*Work item*: From the records, return each line that has the word "Satz" in it.

(Saved data entries)
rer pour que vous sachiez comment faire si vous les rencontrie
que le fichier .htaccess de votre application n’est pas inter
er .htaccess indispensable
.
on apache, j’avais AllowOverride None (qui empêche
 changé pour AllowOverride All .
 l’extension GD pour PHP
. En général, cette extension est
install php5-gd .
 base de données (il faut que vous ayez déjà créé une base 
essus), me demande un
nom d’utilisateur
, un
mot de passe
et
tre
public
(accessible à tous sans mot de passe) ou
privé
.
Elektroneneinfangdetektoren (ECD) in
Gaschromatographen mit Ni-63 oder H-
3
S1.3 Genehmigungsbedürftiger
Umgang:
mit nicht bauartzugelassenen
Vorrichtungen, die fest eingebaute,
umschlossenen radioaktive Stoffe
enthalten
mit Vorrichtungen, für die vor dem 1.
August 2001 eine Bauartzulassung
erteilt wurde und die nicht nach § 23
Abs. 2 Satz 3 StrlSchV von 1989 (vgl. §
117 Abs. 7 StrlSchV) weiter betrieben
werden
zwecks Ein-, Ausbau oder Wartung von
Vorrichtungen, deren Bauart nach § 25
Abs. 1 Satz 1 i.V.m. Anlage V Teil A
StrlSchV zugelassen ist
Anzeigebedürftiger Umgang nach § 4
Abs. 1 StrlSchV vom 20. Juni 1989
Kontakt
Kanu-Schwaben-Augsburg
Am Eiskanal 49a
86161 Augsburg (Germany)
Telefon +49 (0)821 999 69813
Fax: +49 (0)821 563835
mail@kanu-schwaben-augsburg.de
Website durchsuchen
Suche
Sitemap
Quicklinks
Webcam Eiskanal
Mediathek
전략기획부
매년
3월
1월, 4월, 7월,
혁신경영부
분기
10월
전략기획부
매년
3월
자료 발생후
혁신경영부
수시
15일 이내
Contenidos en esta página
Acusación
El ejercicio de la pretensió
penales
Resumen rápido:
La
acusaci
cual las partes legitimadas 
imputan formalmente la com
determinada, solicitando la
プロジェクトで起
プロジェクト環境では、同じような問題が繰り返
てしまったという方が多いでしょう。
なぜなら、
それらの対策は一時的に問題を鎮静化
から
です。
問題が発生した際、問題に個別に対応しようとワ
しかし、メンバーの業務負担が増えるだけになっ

*Response to the task*:
Abs. 2 Satz 3 StrlSchV von 1989 (vgl. §
Abs. 1 Satz 1 i.V.m. Anlage V Teil A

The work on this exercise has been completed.